Copy the text lines of all the records below word for word, leaving out the pictures.

########

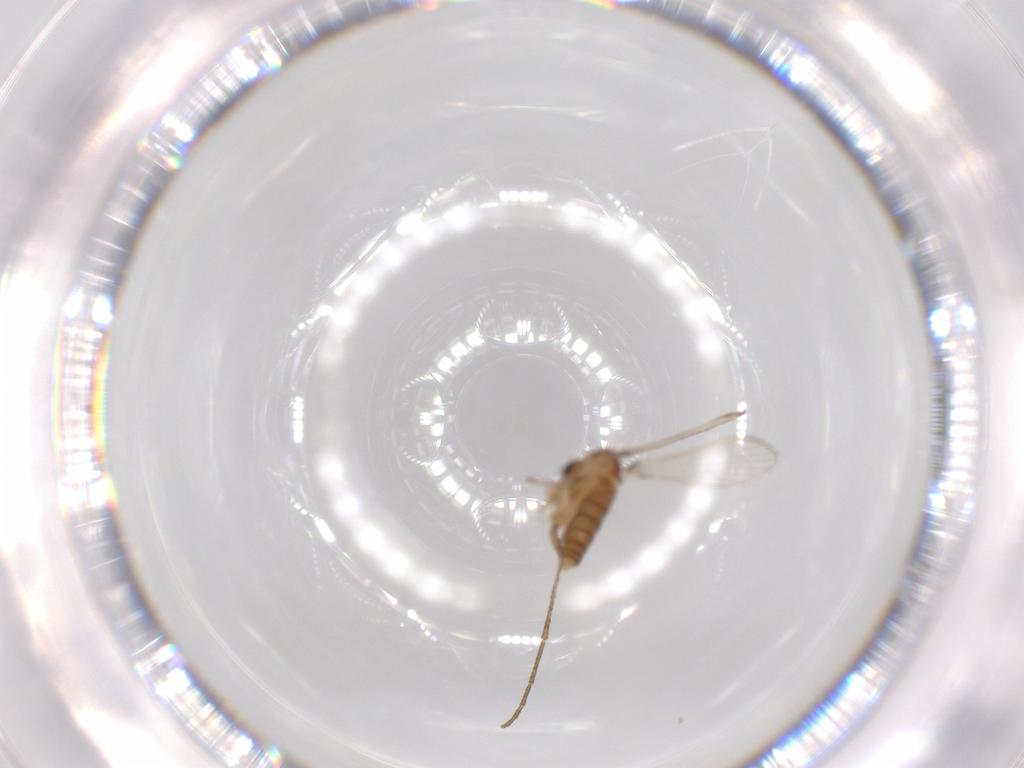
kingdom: Animalia
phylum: Arthropoda
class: Insecta
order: Diptera
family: Psychodidae
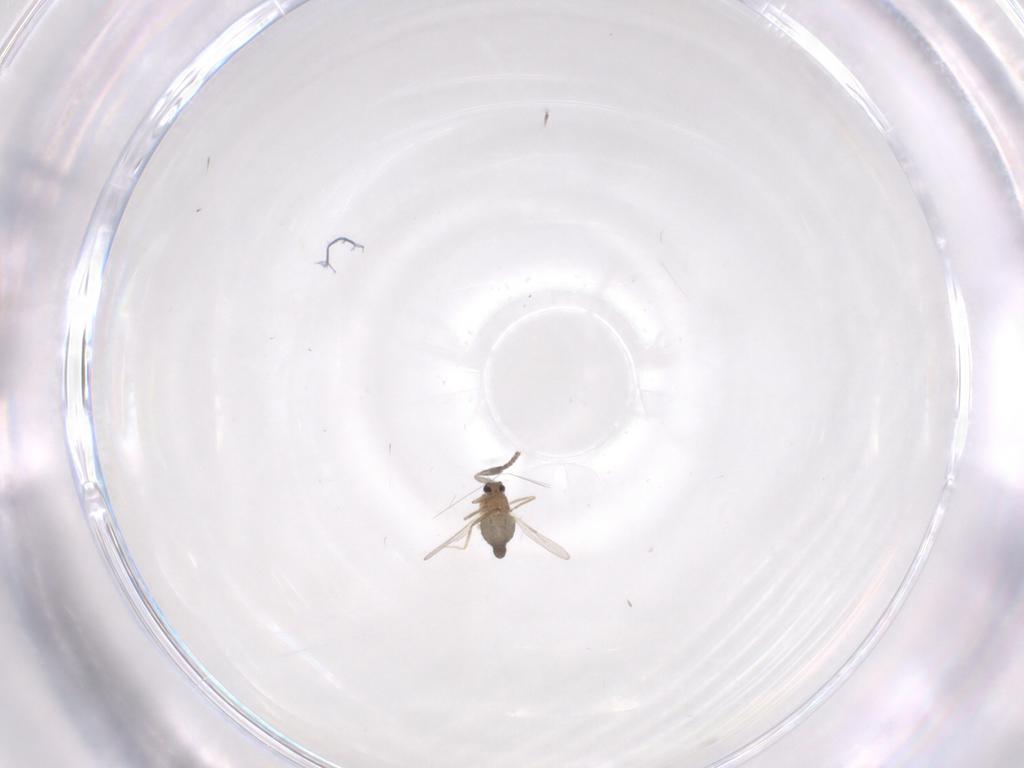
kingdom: Animalia
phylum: Arthropoda
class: Insecta
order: Diptera
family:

########

→ Final answer:
kingdom: Animalia
phylum: Arthropoda
class: Insecta
order: Diptera
family: Psychodidae
kingdom: Animalia
phylum: Arthropoda
class: Insecta
order: Diptera
family:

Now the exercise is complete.